The merger and acquisition environment for the care-at-home sector, including hospice, home health, and private duty services, has shifted significantly. At the 2025 Financial Summit hosted by the National Alliance for Care at Home in Chicago, a clear theme emerged: deals are still happening, but only for those who are prepared, proactive, and persistent.
Deal Certainty Is No Longer a Given
Not long ago, about 80% of deals that reached a letter of intent (“LOI”) would ultimately close. Today, that figure has dropped to just 50%. The reason? Increasing diligence hurdles and a rising bar for compliance, documentation, and leadership readiness. In this environment, diligence issues don’t just delay deals, they can kill them.
The Power of Preparation: QoE and Mock Diligence
The quality of earnings (“QoE”) review is no longer just a buyer tool, it’s a signal. Sellers who come prepared with an initial QoE report demonstrate a clear understanding of the process and confidence in their financial narrative. In this market, that can be the difference between a buyer leaning in or walking away.

• _Exercise instructions_:
(a) Quote the excerpt from "Deal Certainty Is" to "or walking away.".
(b) According to the excerpt, why has the share of deals that close after reaching a letter of intent dropped from about 80% to 50%?

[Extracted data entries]
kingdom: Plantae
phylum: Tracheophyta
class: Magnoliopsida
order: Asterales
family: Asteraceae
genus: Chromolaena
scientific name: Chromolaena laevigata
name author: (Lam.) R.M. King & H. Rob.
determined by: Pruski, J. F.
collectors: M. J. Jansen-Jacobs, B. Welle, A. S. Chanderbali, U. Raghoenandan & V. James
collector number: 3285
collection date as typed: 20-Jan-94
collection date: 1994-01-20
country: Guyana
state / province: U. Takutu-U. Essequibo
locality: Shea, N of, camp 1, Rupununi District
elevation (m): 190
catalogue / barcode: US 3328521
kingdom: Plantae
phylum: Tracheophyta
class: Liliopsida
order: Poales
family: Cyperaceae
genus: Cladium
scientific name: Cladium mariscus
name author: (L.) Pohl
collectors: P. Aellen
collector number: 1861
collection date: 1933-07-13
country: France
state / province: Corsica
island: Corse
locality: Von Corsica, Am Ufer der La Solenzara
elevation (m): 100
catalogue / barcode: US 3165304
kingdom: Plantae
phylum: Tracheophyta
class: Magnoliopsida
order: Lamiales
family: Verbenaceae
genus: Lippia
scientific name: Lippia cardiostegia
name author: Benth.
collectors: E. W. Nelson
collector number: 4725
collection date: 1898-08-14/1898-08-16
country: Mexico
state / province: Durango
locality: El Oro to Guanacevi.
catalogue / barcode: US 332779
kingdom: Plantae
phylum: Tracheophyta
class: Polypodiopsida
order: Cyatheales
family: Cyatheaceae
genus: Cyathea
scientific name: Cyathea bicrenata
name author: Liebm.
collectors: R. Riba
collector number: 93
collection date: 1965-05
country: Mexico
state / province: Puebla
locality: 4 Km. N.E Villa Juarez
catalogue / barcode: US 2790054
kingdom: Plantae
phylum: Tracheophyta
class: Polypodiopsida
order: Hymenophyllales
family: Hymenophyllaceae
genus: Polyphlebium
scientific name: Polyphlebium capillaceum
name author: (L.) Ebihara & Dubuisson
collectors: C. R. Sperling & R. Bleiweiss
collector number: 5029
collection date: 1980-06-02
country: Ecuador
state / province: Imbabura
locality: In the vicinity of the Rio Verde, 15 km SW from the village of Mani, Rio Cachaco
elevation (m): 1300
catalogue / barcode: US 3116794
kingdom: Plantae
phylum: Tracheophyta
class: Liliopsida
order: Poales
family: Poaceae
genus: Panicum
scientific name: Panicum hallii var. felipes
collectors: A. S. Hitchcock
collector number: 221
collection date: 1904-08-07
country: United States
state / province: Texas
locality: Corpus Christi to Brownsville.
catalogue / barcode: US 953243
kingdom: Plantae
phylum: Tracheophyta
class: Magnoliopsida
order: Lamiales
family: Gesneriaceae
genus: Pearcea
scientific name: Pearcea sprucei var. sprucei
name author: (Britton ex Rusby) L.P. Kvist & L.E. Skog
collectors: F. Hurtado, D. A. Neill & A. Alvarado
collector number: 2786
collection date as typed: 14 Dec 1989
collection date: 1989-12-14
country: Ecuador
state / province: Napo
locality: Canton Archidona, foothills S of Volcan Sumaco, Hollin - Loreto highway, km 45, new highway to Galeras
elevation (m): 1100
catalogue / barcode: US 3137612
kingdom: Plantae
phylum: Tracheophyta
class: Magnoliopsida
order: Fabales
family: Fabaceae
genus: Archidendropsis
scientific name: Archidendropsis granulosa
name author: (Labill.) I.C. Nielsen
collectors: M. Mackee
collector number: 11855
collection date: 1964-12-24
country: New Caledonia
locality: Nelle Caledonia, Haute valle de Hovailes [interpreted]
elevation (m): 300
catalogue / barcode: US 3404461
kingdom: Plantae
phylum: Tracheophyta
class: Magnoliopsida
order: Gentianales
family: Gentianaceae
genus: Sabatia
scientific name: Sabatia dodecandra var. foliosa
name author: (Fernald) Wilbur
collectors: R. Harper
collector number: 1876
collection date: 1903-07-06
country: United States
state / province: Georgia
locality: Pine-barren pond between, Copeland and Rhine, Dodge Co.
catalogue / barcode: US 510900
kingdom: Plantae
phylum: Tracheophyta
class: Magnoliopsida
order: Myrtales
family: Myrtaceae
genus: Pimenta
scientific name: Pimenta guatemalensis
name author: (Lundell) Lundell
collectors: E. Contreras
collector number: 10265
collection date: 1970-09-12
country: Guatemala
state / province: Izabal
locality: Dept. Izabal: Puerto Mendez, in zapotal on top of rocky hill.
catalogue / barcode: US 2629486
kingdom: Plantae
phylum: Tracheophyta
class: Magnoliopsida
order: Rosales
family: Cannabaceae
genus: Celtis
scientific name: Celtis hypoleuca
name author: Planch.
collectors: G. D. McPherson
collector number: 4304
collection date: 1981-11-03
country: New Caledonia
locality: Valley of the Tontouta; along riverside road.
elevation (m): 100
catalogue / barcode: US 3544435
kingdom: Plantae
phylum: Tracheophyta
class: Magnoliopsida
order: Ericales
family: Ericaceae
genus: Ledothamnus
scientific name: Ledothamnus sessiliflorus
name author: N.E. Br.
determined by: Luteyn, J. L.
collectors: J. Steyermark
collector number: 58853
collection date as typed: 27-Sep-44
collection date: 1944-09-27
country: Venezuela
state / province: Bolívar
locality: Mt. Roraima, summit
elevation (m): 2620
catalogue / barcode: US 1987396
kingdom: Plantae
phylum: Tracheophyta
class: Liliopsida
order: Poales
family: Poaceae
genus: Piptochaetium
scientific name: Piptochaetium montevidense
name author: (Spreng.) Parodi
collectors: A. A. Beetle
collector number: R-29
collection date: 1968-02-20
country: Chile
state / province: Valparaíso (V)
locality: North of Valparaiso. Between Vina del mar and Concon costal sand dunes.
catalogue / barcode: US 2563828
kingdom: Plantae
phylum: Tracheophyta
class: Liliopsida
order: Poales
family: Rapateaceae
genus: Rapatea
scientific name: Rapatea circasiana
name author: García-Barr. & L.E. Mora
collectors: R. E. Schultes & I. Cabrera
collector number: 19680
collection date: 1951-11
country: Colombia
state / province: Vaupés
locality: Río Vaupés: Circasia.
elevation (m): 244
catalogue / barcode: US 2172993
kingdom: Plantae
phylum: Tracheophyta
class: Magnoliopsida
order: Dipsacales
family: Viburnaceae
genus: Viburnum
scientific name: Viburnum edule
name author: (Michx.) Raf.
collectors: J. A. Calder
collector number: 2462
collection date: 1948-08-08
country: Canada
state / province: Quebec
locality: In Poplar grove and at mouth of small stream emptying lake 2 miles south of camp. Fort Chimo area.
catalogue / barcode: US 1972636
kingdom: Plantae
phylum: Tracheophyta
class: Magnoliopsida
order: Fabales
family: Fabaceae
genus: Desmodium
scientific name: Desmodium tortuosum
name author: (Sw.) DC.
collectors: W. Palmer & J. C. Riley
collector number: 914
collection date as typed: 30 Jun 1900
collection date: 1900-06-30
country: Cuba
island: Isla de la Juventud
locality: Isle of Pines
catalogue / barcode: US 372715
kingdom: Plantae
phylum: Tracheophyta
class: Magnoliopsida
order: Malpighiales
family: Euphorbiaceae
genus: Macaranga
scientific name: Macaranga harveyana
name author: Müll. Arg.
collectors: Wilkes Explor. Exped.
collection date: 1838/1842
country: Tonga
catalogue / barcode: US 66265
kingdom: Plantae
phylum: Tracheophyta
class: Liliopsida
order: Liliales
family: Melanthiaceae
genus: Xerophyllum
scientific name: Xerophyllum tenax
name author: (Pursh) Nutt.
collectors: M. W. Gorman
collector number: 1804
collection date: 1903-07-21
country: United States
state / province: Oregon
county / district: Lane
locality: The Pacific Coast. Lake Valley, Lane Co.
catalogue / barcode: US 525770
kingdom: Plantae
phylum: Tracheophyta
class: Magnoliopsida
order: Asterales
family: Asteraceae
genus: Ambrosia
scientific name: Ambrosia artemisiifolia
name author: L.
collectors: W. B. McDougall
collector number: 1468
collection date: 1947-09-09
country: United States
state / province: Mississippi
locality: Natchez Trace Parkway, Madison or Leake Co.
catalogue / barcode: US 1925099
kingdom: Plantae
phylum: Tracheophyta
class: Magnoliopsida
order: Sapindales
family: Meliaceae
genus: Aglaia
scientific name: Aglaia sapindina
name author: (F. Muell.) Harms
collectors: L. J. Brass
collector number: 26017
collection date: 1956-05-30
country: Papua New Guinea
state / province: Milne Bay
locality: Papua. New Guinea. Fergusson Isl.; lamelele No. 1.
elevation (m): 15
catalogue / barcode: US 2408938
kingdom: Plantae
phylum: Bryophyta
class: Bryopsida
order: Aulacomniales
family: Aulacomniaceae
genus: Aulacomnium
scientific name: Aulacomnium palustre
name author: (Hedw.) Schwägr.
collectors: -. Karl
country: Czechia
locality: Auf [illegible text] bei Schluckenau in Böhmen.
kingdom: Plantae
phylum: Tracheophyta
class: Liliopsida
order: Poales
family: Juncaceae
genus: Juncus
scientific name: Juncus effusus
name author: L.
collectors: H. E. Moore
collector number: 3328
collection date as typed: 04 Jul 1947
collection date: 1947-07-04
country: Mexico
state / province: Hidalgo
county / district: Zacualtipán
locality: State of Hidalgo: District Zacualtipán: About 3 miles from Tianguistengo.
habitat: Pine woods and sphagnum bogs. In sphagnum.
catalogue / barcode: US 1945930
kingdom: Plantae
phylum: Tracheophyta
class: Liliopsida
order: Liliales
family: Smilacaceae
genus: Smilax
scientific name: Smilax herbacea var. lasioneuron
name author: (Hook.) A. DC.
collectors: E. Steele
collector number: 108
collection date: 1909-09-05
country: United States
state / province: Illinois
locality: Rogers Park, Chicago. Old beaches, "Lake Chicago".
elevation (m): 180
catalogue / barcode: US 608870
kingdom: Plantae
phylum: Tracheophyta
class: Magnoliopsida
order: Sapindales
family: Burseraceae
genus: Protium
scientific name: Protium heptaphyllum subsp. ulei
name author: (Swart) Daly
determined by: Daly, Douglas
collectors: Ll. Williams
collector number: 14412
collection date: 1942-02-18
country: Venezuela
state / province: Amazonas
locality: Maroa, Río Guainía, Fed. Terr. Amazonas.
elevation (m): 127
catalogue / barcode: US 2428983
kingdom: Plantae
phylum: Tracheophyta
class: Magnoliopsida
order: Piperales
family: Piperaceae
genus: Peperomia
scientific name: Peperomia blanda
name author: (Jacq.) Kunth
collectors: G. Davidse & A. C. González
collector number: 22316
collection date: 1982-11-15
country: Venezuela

• _Answers in order_:
(a)
Deal Certainty Is No Longer a Given
Not long ago, about 80% of deals that reached a letter of intent (“LOI”) would ultimately close. Today, that figure has dropped to just 50%. The reason? Increasing diligence hurdles and a rising bar for compliance, documentation, and leadership readiness. In this environment, diligence issues don’t just delay deals, they can kill them.
The Power of Preparation: QoE and Mock Diligence
The quality of earnings (“QoE”) review is no longer just a buyer tool, it’s a signal. Sellers who come prepared with an initial QoE report demonstrate a clear understanding of the process and confidence in their financial narrative. In this market, that can be the difference between a buyer leaning in or walking away.

(b) The drop is due to increasing diligence hurdles and a rising bar for compliance, documentation, and leadership readiness. In this environment, diligence issues can not only delay deals but also kill them.